By 316 some pagan senators, for all the favour that Constantine had promised them, were quietly seething with disaffection. They disapproved of his lavish spending from the imperial treasury to build Christian churches. To them it seemed that only bishops had the emperor’s ear and were his favoured dinner guests in the palace. There was no point in expressing ambition, they moaned, for now it was only possible to get ahead in the new regime if you were Christian.

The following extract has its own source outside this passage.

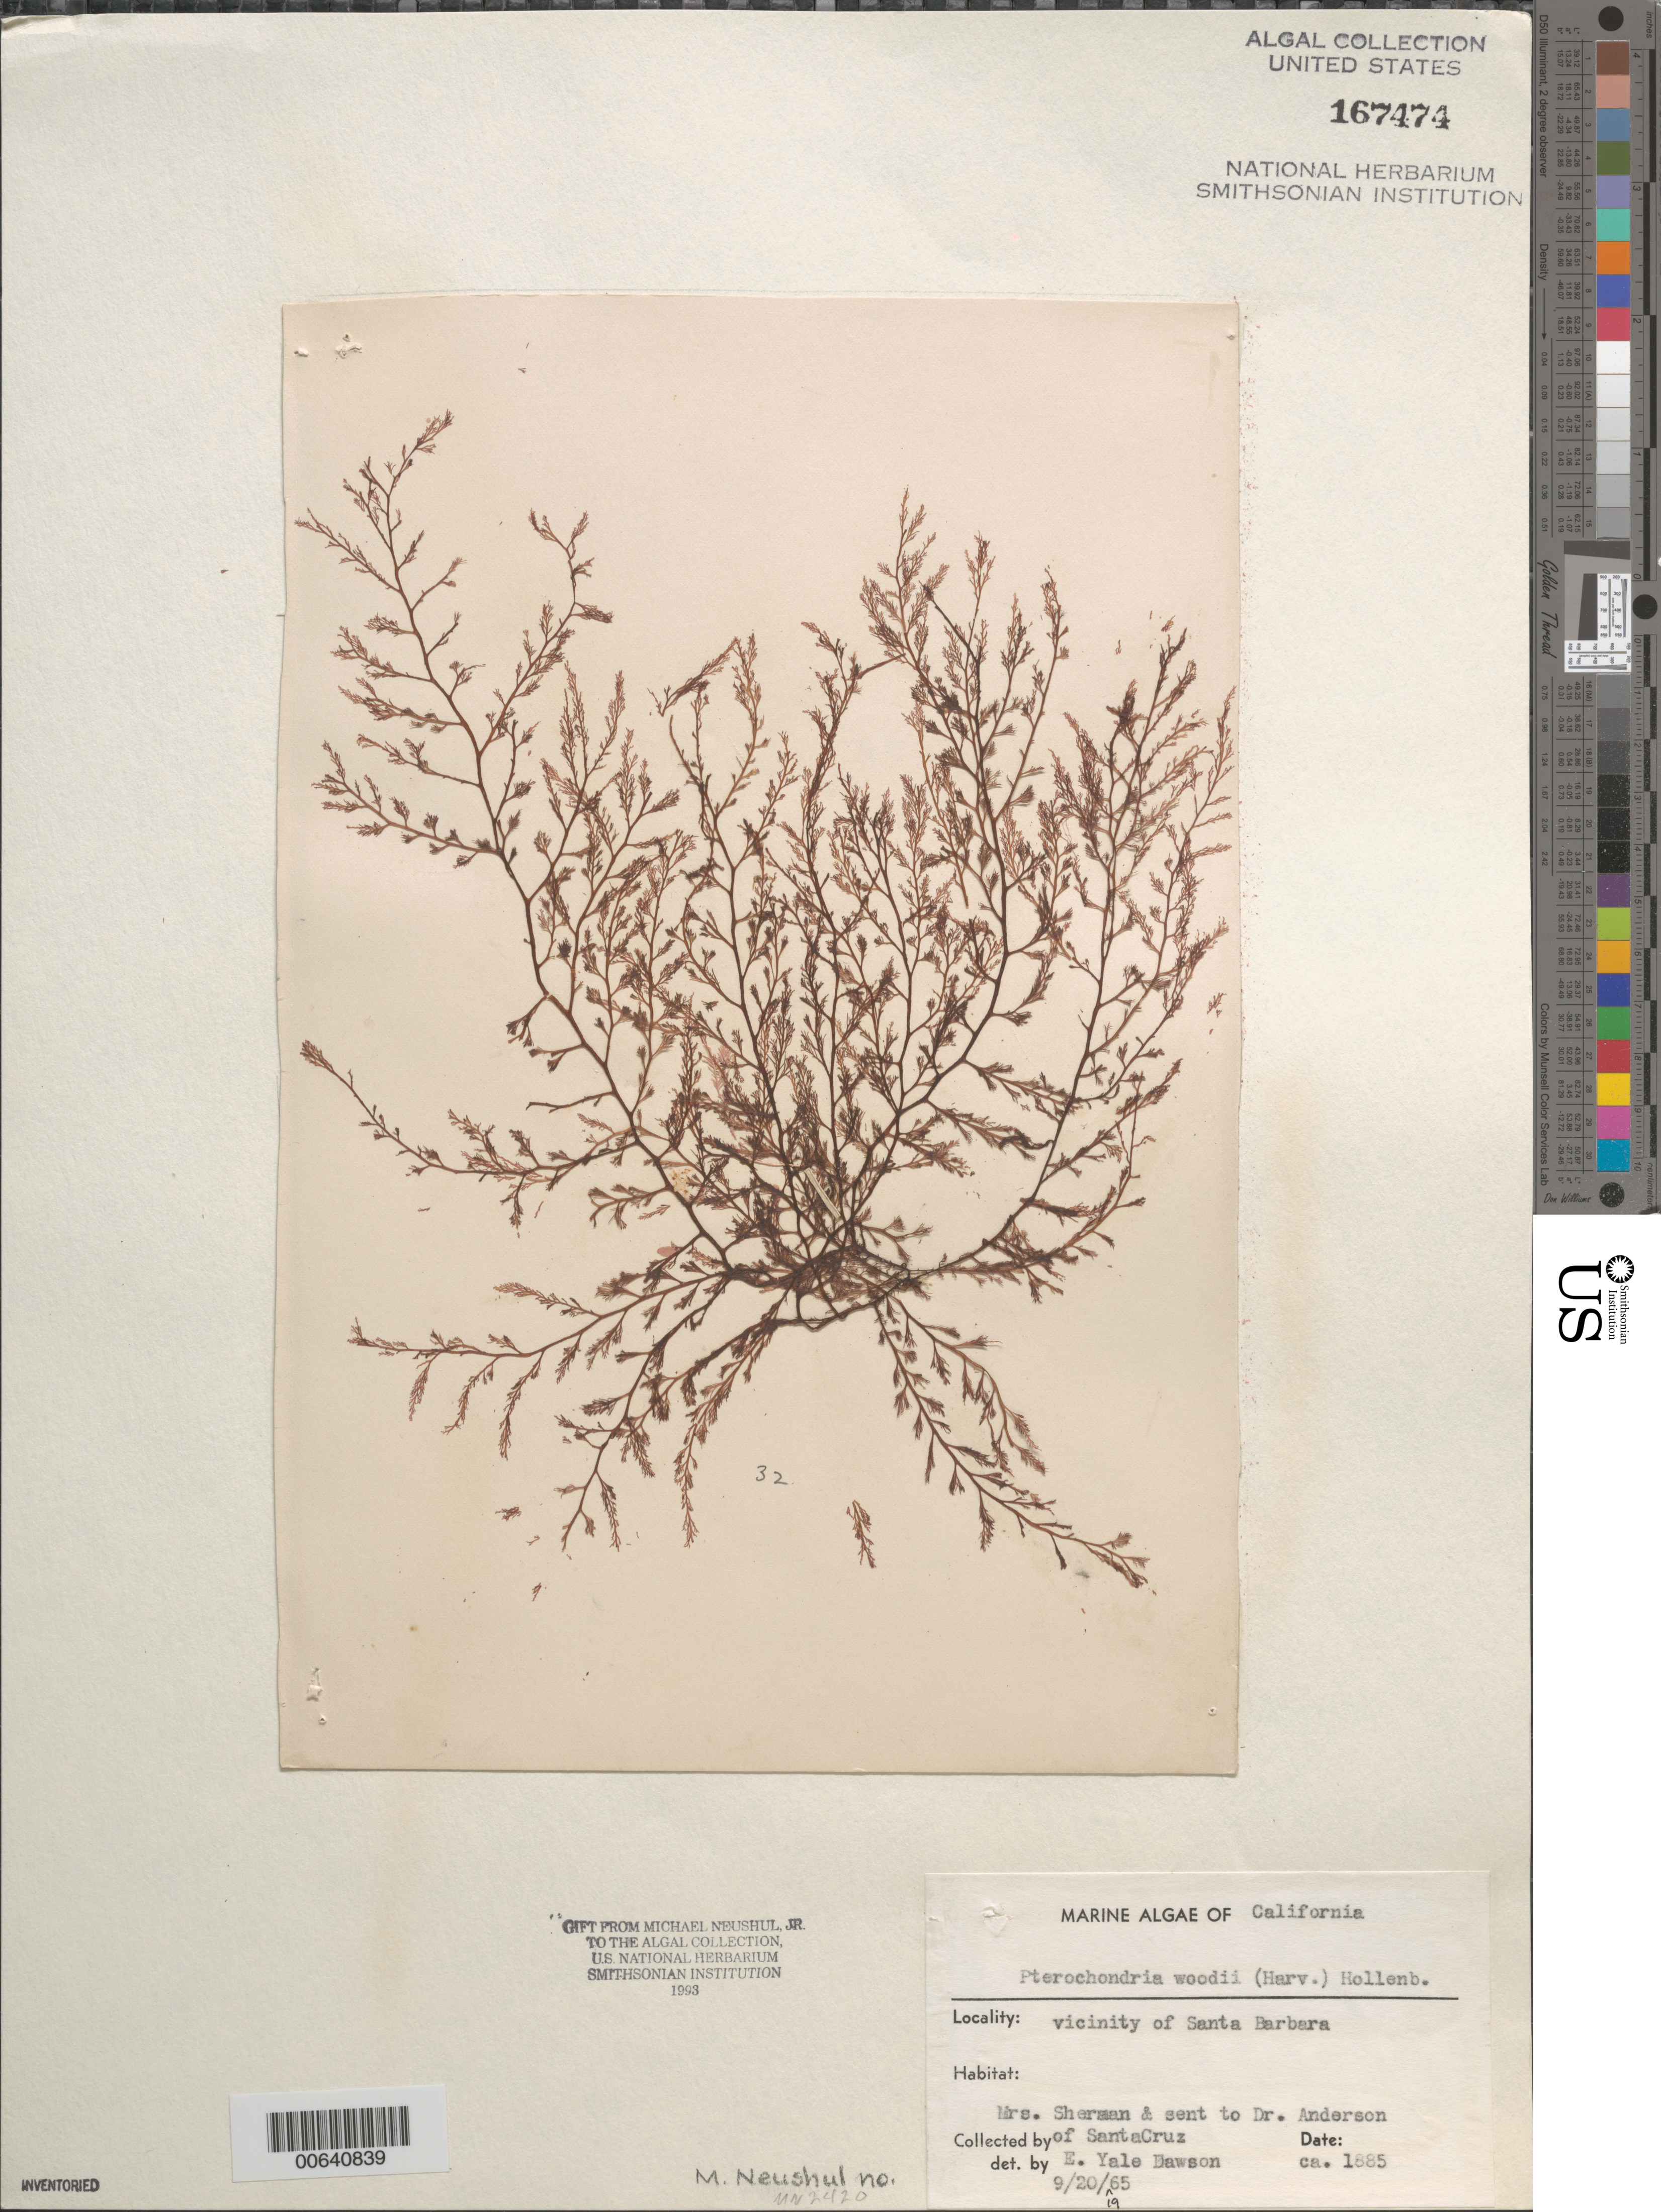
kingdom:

Licinius knew the time was ripe for action. In Nicomedia he asked his court official Senecio to find a willing conspirator in Rome. The ideal assassin needed to have elevated status, be able to gain close access to the emperor and be above suspicion. Senecio had one particularly suitable candidate in mind: his own brother and Constantine’s brother-in-law, Senator Bassianus. In setting the plot in motion, however, Licinius had overlooked his own weakness. It is easy to imagine that just as he had been able to find an ally in Constantine’s inner court, he had forgotten that the western emperor also had a devout ally in the east. One might speculate that it was she who now passed on a surreptitious alert.
Perhaps Constantia had chanced upon a rumour drifting through the corridors of the Nicomedian palace, or perhaps she herself had accidentally overheard the conversation between Licinius and Senecio. It is even possible that she, on discovering the plot against her brother’s life, immediately wrote a letter warning him and dispatched it through a trusted Christian channel of communication. What is certain is that when Bassianus attempted the assassination, he was taken completely by surprise. Constantine had been expecting him. The man who was murdered that night was not the God-beloved emperor, but the putative assassin. When Licinius heard the news he ordered the statues and busts of Constantine in Nicomedia to be smashed. With that, war was declared.
The first encounters between the two armies took place in 316 at Cibalae and Serdica in the Balkans. Although Constantine had the upper hand in both battles, he failed to deliver the decisive blow. As a result, a new alliance was drawn up between the two men. The territories of the Balkans and Greece were ceded to Constantine, while Licinius retained Thrace, Asia Minor, Egypt and the Roman east. The two grudging allies also agreed on the thorny issue of succession: on 1 March 317 Constantine announced from his new seat at Serdica (now Sofia in Bulgaria) that both his sons (his baby by Fausta and Flavius Julius Crispus) and Licinius’s child by Constantia were to be declared Caesars – future emperors in waiting. They also agreed to hold the joint consulship for 317, and thereafter to alternate the consulship of each half of the empire between father and son each year. But beneath this paper-thin show of harmony there were deep cracks. In reality, the peace was at best unstable, at worst a piece of diplomatic cynicism on the part of Constantine. The war had simply been shelved.